Filmed as a continuous, albeit edited together, sequence of cable car rides traversing the Trisuli Valley in Nepal, MANAKAMANA is a movie free of narrative. Actually, it is a film free of any propulsion at all save for the gliding movement of the cable car itself. But, upon deeper reflection, there is a story. It just happens to be far, far broader than the canvas it’s painted on. What do we see when we look into the faces of these strangers?
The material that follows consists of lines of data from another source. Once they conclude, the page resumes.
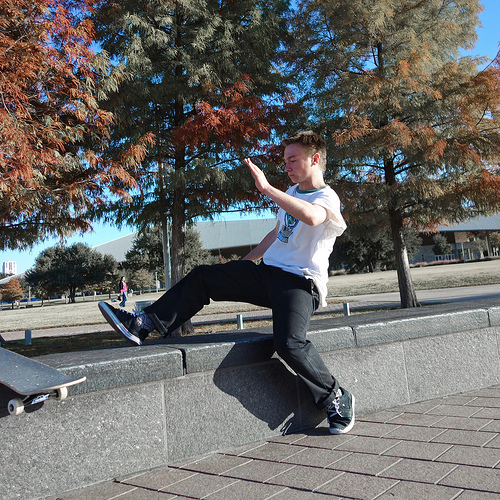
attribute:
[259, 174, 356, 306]
t shirt — white 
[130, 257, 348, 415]
pant — black 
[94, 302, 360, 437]
shoe — black 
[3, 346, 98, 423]
skating — black 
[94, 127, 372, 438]
man — Young, black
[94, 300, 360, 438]
shoes — black tennis 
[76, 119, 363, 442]
man — Young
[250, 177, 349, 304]
t-shirt — white 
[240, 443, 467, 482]
pavers — Gray brown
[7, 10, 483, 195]
trees — Pine , background.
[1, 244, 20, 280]
building — Top part , background.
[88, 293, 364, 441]
sneakers — white athletic , black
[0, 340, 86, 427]
skateboarding — man 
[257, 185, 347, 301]
shirt — white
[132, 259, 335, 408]
jeans — black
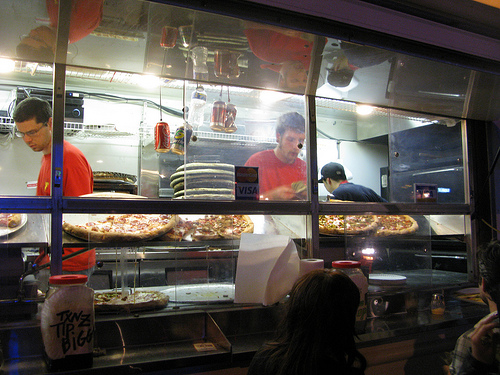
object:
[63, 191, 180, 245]
whole pizza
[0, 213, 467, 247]
shelf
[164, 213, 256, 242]
whole pizza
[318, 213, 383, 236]
whole pizza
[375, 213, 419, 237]
whole pizza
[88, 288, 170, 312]
whole pizza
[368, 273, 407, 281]
plates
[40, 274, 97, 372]
tip jar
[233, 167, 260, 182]
credit card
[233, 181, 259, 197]
credit card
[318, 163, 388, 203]
chef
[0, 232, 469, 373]
counter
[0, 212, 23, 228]
pizza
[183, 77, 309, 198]
window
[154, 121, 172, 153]
soda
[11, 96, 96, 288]
man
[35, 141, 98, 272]
shirt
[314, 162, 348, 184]
baseball hat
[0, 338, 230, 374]
ledge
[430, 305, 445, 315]
parmesan cheese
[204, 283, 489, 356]
ledge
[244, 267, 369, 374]
person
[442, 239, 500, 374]
person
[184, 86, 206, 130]
water bottle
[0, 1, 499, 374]
food truck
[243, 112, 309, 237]
worker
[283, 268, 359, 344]
head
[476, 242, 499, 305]
head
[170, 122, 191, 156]
soda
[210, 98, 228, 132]
soda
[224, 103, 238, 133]
soda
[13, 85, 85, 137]
radio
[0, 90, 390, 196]
wall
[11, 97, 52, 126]
hair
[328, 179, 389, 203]
shirt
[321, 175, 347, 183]
hair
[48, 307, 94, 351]
writing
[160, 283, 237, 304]
plate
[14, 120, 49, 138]
glasses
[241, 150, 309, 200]
shirt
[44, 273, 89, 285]
lid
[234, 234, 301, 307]
paper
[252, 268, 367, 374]
hair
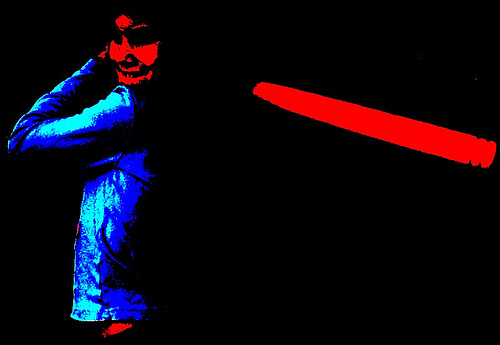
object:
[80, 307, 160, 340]
waist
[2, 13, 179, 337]
woman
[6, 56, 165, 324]
shirt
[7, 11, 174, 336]
body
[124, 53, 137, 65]
nose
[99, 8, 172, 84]
face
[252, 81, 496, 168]
sword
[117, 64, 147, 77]
mouth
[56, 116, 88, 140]
elbow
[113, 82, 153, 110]
shoulder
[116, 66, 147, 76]
lip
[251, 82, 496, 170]
bat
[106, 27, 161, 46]
eyes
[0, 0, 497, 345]
area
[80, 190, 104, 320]
lights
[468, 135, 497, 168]
end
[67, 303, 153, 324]
belt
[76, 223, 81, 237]
button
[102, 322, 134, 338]
part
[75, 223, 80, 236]
bit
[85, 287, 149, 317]
stomach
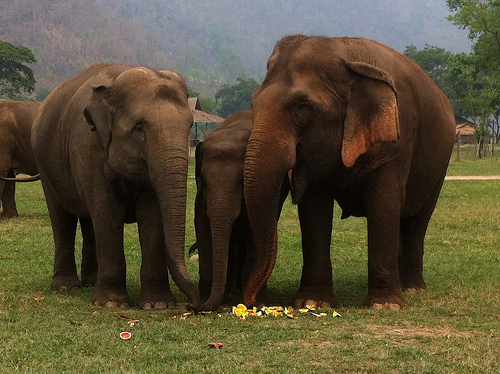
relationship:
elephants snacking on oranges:
[28, 44, 445, 273] [227, 296, 342, 321]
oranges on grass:
[227, 296, 342, 321] [0, 133, 500, 374]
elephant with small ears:
[29, 56, 213, 312] [78, 80, 122, 148]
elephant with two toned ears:
[227, 21, 435, 314] [342, 58, 403, 170]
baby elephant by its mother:
[195, 106, 265, 315] [227, 21, 435, 314]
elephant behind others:
[3, 94, 57, 221] [29, 56, 213, 312]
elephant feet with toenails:
[290, 282, 340, 314] [290, 295, 334, 311]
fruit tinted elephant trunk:
[229, 299, 252, 320] [240, 136, 278, 305]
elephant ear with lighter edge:
[342, 58, 403, 170] [345, 113, 396, 168]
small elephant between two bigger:
[195, 106, 265, 315] [63, 50, 383, 188]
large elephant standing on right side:
[227, 21, 435, 314] [273, 40, 490, 356]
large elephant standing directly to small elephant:
[227, 21, 435, 314] [195, 106, 265, 315]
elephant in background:
[29, 56, 213, 312] [3, 98, 52, 168]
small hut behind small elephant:
[181, 89, 227, 149] [195, 106, 265, 315]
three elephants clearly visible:
[28, 44, 445, 273] [133, 14, 238, 69]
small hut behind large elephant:
[181, 89, 227, 149] [227, 21, 464, 316]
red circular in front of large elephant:
[205, 334, 226, 353] [227, 21, 464, 316]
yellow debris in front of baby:
[225, 293, 290, 319] [187, 112, 299, 312]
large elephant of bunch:
[227, 21, 464, 316] [28, 44, 445, 273]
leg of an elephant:
[86, 199, 134, 311] [29, 56, 213, 312]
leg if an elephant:
[86, 199, 134, 311] [29, 56, 213, 312]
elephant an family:
[29, 56, 213, 312] [28, 44, 445, 273]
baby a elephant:
[195, 106, 265, 315] [29, 56, 213, 312]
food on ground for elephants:
[227, 296, 342, 321] [28, 44, 445, 273]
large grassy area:
[455, 174, 496, 248] [340, 296, 476, 331]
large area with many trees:
[4, 8, 492, 222] [419, 7, 499, 97]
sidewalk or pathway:
[445, 171, 500, 184] [445, 171, 492, 184]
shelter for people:
[448, 109, 491, 163] [453, 101, 495, 151]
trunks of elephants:
[143, 169, 285, 310] [28, 44, 445, 273]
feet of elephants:
[75, 284, 408, 315] [28, 44, 445, 273]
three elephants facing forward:
[28, 44, 445, 273] [62, 69, 390, 212]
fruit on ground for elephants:
[227, 296, 342, 321] [28, 44, 445, 273]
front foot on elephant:
[290, 282, 340, 314] [227, 21, 435, 314]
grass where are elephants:
[53, 312, 175, 371] [28, 44, 445, 273]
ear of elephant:
[78, 80, 122, 148] [29, 56, 213, 312]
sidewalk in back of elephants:
[445, 171, 492, 184] [28, 44, 445, 273]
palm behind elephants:
[205, 71, 256, 112] [28, 44, 445, 273]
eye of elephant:
[130, 122, 150, 138] [29, 56, 213, 312]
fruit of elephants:
[159, 290, 343, 334] [28, 44, 445, 273]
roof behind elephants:
[188, 92, 218, 130] [28, 44, 445, 273]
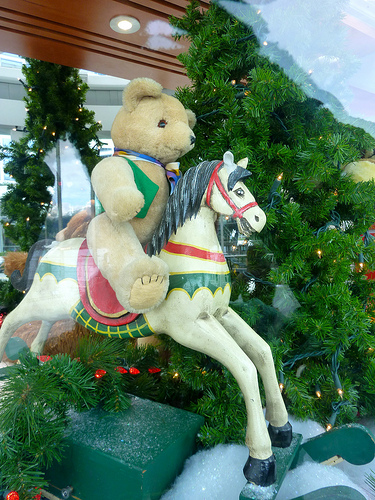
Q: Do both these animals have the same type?
A: No, they are horses and bears.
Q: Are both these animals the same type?
A: No, they are horses and bears.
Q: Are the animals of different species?
A: Yes, they are horses and bears.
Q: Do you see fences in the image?
A: No, there are no fences.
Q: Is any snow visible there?
A: Yes, there is snow.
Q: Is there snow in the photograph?
A: Yes, there is snow.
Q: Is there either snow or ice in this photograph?
A: Yes, there is snow.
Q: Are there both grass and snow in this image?
A: No, there is snow but no grass.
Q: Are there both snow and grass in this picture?
A: No, there is snow but no grass.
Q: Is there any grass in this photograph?
A: No, there is no grass.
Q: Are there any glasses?
A: No, there are no glasses.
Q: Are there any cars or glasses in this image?
A: No, there are no glasses or cars.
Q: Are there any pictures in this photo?
A: No, there are no pictures.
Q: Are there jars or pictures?
A: No, there are no pictures or jars.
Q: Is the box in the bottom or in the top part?
A: The box is in the bottom of the image.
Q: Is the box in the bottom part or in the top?
A: The box is in the bottom of the image.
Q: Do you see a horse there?
A: Yes, there is a horse.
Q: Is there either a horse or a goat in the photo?
A: Yes, there is a horse.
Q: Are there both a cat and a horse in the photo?
A: No, there is a horse but no cats.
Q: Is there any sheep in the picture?
A: No, there is no sheep.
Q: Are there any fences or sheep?
A: No, there are no sheep or fences.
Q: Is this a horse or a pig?
A: This is a horse.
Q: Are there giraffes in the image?
A: No, there are no giraffes.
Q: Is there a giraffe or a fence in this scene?
A: No, there are no giraffes or fences.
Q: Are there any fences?
A: No, there are no fences.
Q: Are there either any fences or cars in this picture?
A: No, there are no fences or cars.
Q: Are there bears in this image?
A: Yes, there is a bear.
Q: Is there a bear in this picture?
A: Yes, there is a bear.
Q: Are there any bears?
A: Yes, there is a bear.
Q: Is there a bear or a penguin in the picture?
A: Yes, there is a bear.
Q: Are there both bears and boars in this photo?
A: No, there is a bear but no boars.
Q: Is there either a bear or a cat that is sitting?
A: Yes, the bear is sitting.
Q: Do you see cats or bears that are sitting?
A: Yes, the bear is sitting.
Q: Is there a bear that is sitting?
A: Yes, there is a bear that is sitting.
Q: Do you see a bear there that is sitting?
A: Yes, there is a bear that is sitting.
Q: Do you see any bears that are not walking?
A: Yes, there is a bear that is sitting .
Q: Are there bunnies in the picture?
A: No, there are no bunnies.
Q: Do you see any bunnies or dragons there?
A: No, there are no bunnies or dragons.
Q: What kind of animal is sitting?
A: The animal is a bear.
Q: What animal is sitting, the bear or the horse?
A: The bear is sitting.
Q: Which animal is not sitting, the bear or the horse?
A: The horse is not sitting.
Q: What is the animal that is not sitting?
A: The animal is a horse.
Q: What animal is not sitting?
A: The animal is a horse.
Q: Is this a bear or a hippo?
A: This is a bear.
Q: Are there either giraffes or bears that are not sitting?
A: No, there is a bear but it is sitting.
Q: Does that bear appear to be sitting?
A: Yes, the bear is sitting.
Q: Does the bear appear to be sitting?
A: Yes, the bear is sitting.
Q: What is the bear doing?
A: The bear is sitting.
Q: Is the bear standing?
A: No, the bear is sitting.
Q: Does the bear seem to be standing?
A: No, the bear is sitting.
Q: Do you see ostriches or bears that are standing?
A: No, there is a bear but it is sitting.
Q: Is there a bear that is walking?
A: No, there is a bear but it is sitting.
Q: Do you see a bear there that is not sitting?
A: No, there is a bear but it is sitting.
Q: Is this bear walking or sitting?
A: The bear is sitting.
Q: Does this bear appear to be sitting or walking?
A: The bear is sitting.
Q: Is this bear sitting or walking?
A: The bear is sitting.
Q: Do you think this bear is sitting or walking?
A: The bear is sitting.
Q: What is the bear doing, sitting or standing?
A: The bear is sitting.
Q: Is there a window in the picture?
A: Yes, there is a window.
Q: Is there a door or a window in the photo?
A: Yes, there is a window.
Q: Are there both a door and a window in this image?
A: No, there is a window but no doors.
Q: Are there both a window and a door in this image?
A: No, there is a window but no doors.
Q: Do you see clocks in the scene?
A: No, there are no clocks.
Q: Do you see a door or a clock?
A: No, there are no clocks or doors.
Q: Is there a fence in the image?
A: No, there are no fences.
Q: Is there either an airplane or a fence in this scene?
A: No, there are no fences or airplanes.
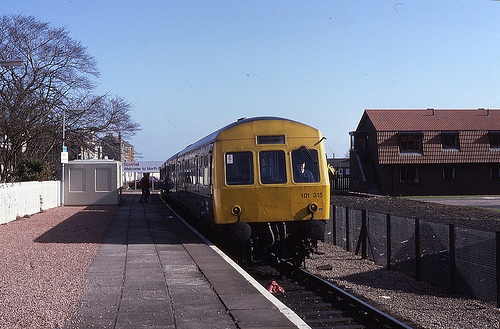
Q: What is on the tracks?
A: Train.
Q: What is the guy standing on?
A: Cement.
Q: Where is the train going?
A: Down the track.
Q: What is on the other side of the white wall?
A: Trees.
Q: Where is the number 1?
A: On the train.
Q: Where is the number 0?
A: On the train.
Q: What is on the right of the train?
A: A house.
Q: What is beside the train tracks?
A: A fence.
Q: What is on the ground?
A: Shadows.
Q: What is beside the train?
A: A sidewalk.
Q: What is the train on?
A: Tracks.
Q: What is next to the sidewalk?
A: Gravel.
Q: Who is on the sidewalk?
A: Passengers.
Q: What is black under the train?
A: Train tracks.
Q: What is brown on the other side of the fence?
A: A building.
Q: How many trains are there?
A: 1.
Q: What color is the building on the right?
A: Brown.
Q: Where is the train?
A: On the tracks.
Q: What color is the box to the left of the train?
A: White.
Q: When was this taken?
A: Daytime.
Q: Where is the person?
A: Standing by the train.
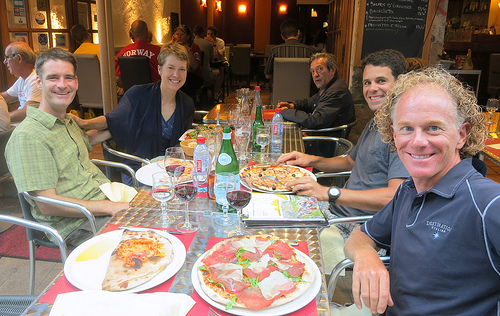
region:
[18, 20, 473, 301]
People sitting around table eating.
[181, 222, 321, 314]
A round white plate on the right.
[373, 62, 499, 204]
A man with curly hair.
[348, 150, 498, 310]
Blue short sleeve shirt.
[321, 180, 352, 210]
Writstwatch on left wrist.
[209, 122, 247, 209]
A green bottle of drink.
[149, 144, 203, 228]
Three wine glasses on the left.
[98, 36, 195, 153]
A woman with short hair.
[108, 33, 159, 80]
A red shirt.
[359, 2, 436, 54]
A chalkboard in the background.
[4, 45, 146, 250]
Man in a green plaid shirt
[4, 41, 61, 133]
Man in a white t-shirt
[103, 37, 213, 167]
Woman in a blue shirt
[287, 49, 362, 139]
Man in a black jacket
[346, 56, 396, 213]
man with brown hair and a gray shirt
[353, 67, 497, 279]
Man with curly blonde hair and a gray shirt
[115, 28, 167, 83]
Person wearing a red shirt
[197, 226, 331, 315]
Plate with food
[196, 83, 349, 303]
Plate with food and drinks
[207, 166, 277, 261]
Wine glass with red wine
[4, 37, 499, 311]
five people sitting at a table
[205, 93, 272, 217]
two green bottles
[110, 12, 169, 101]
the shirt is red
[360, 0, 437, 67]
a chalkboard with white writing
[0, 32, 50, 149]
the man is balding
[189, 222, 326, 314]
a pizza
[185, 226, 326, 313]
a red placemat is under the white plate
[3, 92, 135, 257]
the shirt is green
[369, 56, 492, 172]
the man's hair is blond and curly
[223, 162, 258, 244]
the wineglass is half full of red wine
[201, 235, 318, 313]
Steak carpaccio is on a plate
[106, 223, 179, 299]
An oddly shaped taco is on a plate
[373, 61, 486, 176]
A balding man's hair is curly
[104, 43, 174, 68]
Red shirt that says norway on it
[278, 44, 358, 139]
Man seems fed up with situation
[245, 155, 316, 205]
Pizza is sliced up on a dish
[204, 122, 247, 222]
Spritzer bottle is open and empty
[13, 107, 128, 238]
Man's shirt is green and striped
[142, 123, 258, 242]
Wine glasses are nearly empty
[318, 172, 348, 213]
Man's watch rests on his arm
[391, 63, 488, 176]
Man with curly hair looking at camera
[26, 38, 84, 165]
Man in green shirt smiling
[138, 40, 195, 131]
Woman in blue shirt smiling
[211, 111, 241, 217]
Green bottle on table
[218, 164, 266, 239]
Glass with red wine on table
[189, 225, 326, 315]
Pizza on white plate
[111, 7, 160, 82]
Man in red shirt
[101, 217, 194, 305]
White plate on red placemat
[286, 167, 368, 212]
Man wearing watch and ring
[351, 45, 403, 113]
Man with brown hair smiling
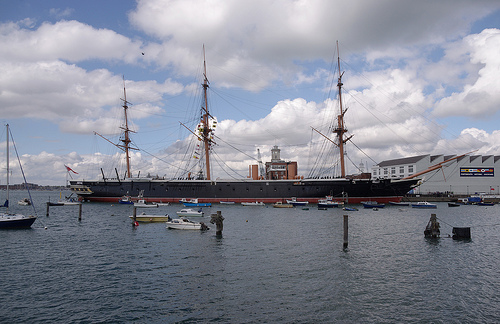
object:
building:
[375, 152, 500, 196]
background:
[1, 0, 500, 146]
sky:
[0, 0, 499, 102]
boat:
[166, 217, 202, 229]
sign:
[460, 168, 495, 175]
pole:
[344, 216, 351, 251]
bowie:
[135, 222, 141, 229]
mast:
[334, 39, 351, 178]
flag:
[194, 107, 204, 162]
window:
[218, 186, 222, 190]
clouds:
[132, 3, 497, 67]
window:
[408, 164, 413, 176]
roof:
[379, 154, 431, 166]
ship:
[68, 41, 481, 201]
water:
[6, 251, 499, 323]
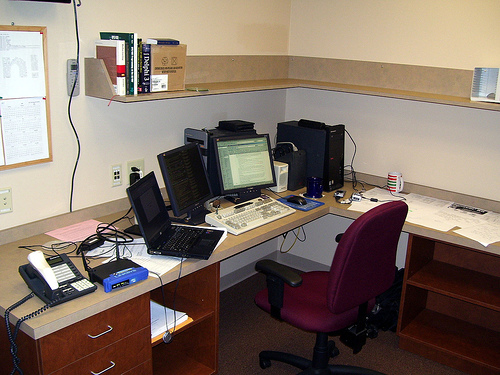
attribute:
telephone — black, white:
[2, 245, 97, 354]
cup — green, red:
[386, 171, 404, 196]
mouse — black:
[284, 192, 307, 206]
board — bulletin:
[0, 21, 55, 171]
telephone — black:
[16, 240, 94, 315]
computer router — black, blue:
[79, 229, 153, 297]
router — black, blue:
[79, 229, 146, 292]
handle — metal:
[85, 324, 116, 343]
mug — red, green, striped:
[385, 168, 405, 195]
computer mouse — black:
[287, 195, 304, 203]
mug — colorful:
[385, 169, 407, 195]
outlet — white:
[128, 159, 144, 179]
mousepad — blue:
[276, 194, 325, 212]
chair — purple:
[244, 203, 434, 372]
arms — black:
[249, 224, 354, 289]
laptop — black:
[120, 167, 223, 266]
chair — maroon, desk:
[266, 202, 411, 370]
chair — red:
[257, 193, 415, 366]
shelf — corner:
[74, 51, 498, 112]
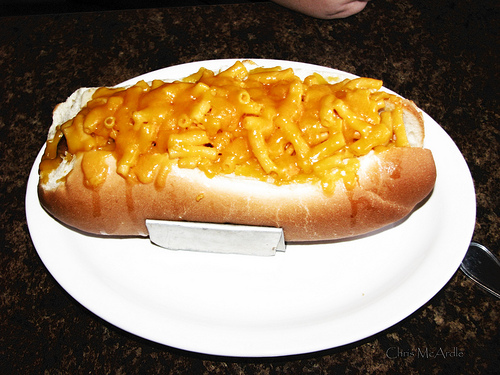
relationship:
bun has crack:
[40, 85, 437, 243] [300, 200, 313, 237]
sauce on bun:
[124, 180, 138, 214] [40, 85, 437, 243]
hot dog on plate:
[41, 63, 434, 243] [24, 57, 479, 362]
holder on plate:
[145, 220, 286, 258] [24, 57, 479, 362]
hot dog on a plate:
[51, 54, 470, 267] [24, 57, 479, 362]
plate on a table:
[14, 218, 487, 370] [4, 7, 499, 374]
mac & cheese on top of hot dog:
[67, 63, 406, 178] [78, 82, 409, 172]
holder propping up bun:
[147, 219, 285, 257] [40, 147, 434, 243]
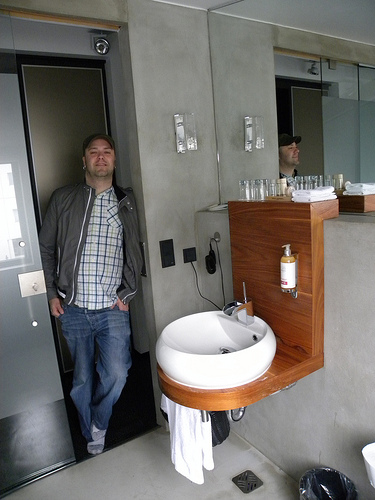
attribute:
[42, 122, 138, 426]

A woman looks at her basket of flowers, three young men take pictures and toy with a kitten, two women (mother and daughter?) struggle to eat chocolate popsicles, musicians tune their instruments and engage in an impromptu jam session. These scenes are presented without context, we know nothing about these people but what we can supply with our own imagination and reflections. MANAKAMANA is a “boring” movie, but one that achieves an almost zen-like equilibrium with that idea. We never reach the summit, we never get any answers, we just ride up and down, taking it all in. While I probably would not want to watch this movie again, there is something almost transcendental about the idea of following a cable car full of goats up to a holy site in rural Nepal. It is the magic of humans, of movement, of film, of life.

———————————–

Deep breath. After absorbing six movies in four days we now move into the second half of TIFF. This is usually where you have to remind yourself that it is a marathon not a sprint. A marathon that involves a lot of sitting in dark rooms. OK, maybe it’s not the best analogy but you get my point. Onward to the next seven movies!